Auch die nun beschlossenen Änderungen zur Schleierfahndung sind richtig und waren rechtlich geboten. Um willkürlichen Identitätsfeststellungen Einhalt zu gebieten, sind nun polizeiliche Erkenntnisse zu grenzüberschreitender Kriminalität am Ort der Maßnahme erforderlich. Zur Vorbeugung eines „Racial Profiling“ wird im Gesetzentwurf betont, dass eine polizeiliche Kontrolle von Ausweispapieren nicht ausschließlich aufgrund bestimmter Unterscheidungsmerkmale, wie z. B. der Hautfarbe erfolgen darf. Diese Feststellung ist zwar eigentlich eine Selbstverständlichkeit, ihre Niederschrift im Gesetz manifestiert jedoch den weltoffenen Anspruch der Brandenburger Polizei.
Anrede!
Trotz der erreichten positiven Änderungen lehnen wir Bündnisgrüne den Gesetzentwurf der Landesregierung weiterhin ab. Grundsätzlich zu kritisieren ist die geplante weitere Verlagerung polizeilicher Befugnisse ins Vorfeld der Begehung von Straftaten. An vielen Stellen des Entwurfs reicht bereits der Verdacht, dass eine Straftat begangen werden könnte, um teils drastische polizeiliche Maßnahmen durchzuführen. So auch bei der Ingewahrsamnahme. Eine Dauer von bis zu vier Wochen Unterbindungsgewahrsam halten wir für unverhältnismäßig, die Gewährung eines anwaltlichen Beistands erst ab dem vierten Tag der Freiheitsentziehung für rechtstaatlich bedenklich. Ich spreche mich dafür aus, spätestens nach 48 Stunden im Gewahrsam die Hinzuziehung eines Rechtsbeistandes zu ermöglichen. Bezüglich der Einführung von Bodycams sind wir weiterhin Verfechter eines wissenschaftlich begleiteten Modellprojektes, welches Vor- und Nachteile der Aufzeichnungen vor einer flächendeckenden Einführung beleuchtet. Sehr kritisch sehen wir auch die Eingriffstiefe in Grundrechte bei den Meldeauflagen.
Die bereits bestehenden Bundes- und Landesgesetze ermöglichen bereits eine effektive polizeiliche Arbeit. Für die im Gesetzentwurf enthaltene Vielzahl an neuen Instrumenten sehen wir deshalb grundsätzlich keine Notwendigkeit. Das Innenministerium ist bis heute nicht in der Lage, angeblich bestehende Sicherheitslücken seriös zu belegen. Zielführender als die Novelle des Polizeigesetzes sind eine ausreichende Personalausstattung sowie die umfassende Qualifizierung von Polizistinnen und Polizisten.

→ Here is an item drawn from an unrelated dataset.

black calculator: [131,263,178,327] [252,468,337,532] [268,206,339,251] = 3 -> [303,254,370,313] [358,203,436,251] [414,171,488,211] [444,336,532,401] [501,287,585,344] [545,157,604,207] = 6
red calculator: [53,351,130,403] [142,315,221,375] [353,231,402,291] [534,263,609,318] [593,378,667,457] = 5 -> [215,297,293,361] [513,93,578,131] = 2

Mit der Einführung des auch von uns seit längerem geforderten Masterstudiengangs „Kriminalistik“ in Oranienburg, geht die Landesregierung diesbezüglich einen großen Schritt in die richtige Richtung. Um die wachsende Cyberkriminalität zu bekämpfen, benötigen wir keinen „Staatstrojaner“, sondern dringend IT-Expertinnen und Experten in der Polizei.
Den noch deutlich schärferen Gesetzentwurf der CDU lehnen wir – wenig überraschend – ebenfalls ab.